Operational Risk Assessment of Power Systems with Distributed Energy Resources Using Minimal Cut Sets

Abstract

Electric power system networks are facing major challenges because of the rapid increase in penetration of distributed energy resources (DERs). Reliability evaluation plays an important role in system analysis, design, upgrades, and operations, especially in bulk power systems. The research presented in this thesis focuses on the evaluation of the composite system reliability under steady state conditions, and also goes a step further towards assessing operational risks in real-time system operations using direct probabilistic analysis techniques. The thesis also examines the reliability and risk improvements that are accrued from penetration of DERs into the power system.

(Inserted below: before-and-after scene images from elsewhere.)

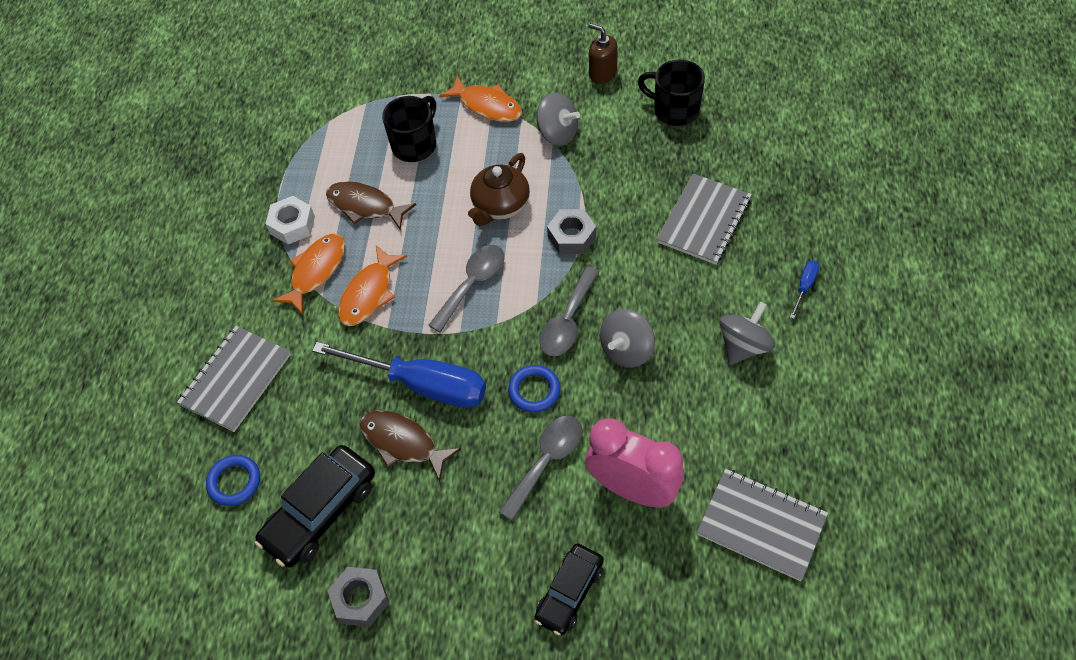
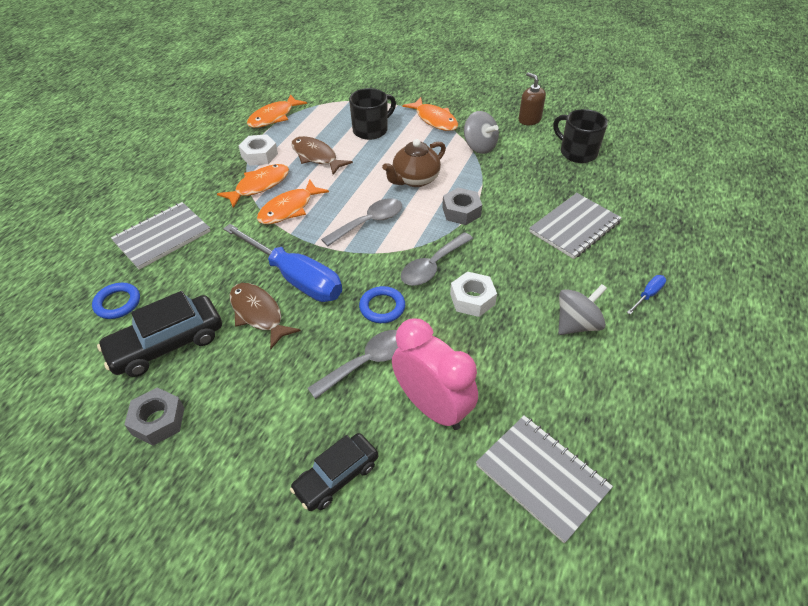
camera: 15 degrees right, 10 degrees down
(280, 158) = (274, 117): none -> orange fish
(626, 350) = (472, 299): grey spinning top -> white nut

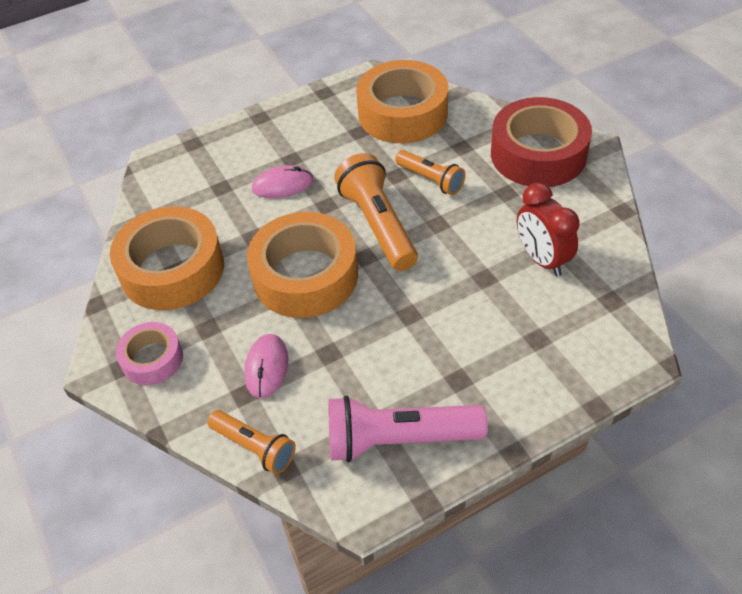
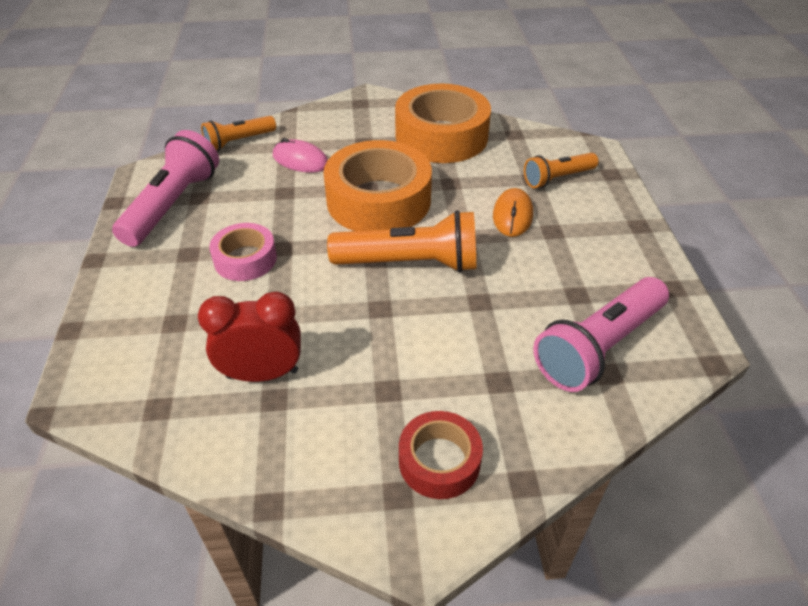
camera: 110 degrees right, 5 degrees down
(152, 359) = (355, 115): pink tape -> pink tape (245, 259)
(282, 185) = (512, 215): pink mouse -> orange mouse
(402, 113) = (598, 347): orange tape -> pink flashlight
(430, 180) = (454, 328): orange flashlight -> orange flashlight (557, 178)
(538, 154) = (439, 461): red tape -> red tape, size x0.54

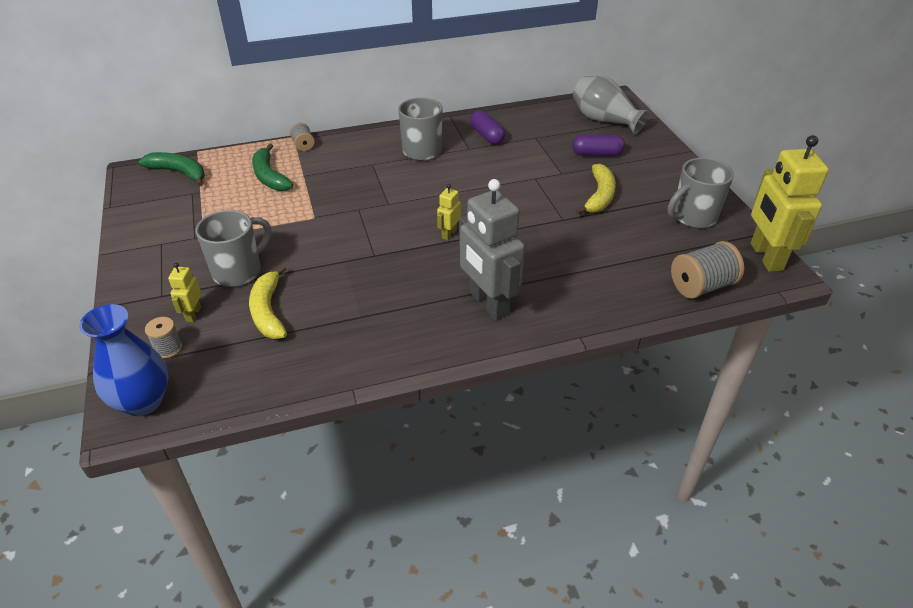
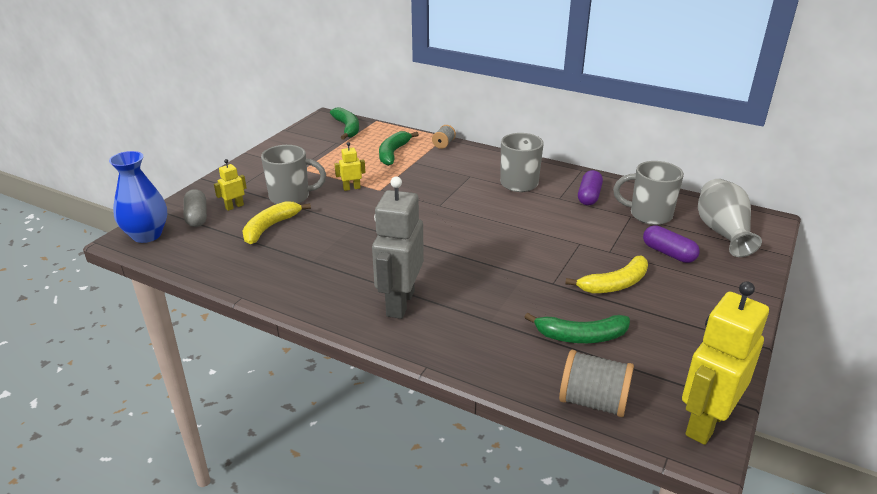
camera: 45 degrees right, 10 degrees down
(168, 348) = (197, 217): grey spool -> grey capsule
(449, 234) = (448, 245): yellow robot -> yellow robot (351, 188)
(634, 247) = (581, 336): none -> green banana
(693, 217) = (681, 348): grey mug -> grey mug (649, 215)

The challenge of using analytical methods in reliability evaluation of composite power systems is the large computational burden involved, to examine all the possible outage events. This thesis presents the mathematical foundations, evaluation procedures, and reliability indices associated with composite power system reliability evaluation using the minimal cut set calculations. The objective of this approach is to evaluate reliability and risk indices for the system and for every load bus in the system. The performance of the system under outage condition of generators, transmission lines, or both, is examined by conducting an appropriate power flow study. An optimal power flow (OPF) is solved to find the system minimal cut sets which are then used to evaluate reliability and operational risk. DER units are incorporated to investigate the enhancement in system reliability and operational risk. The concepts and developed model are illustrated by application to the 24-bus IEEE Reliability Test System.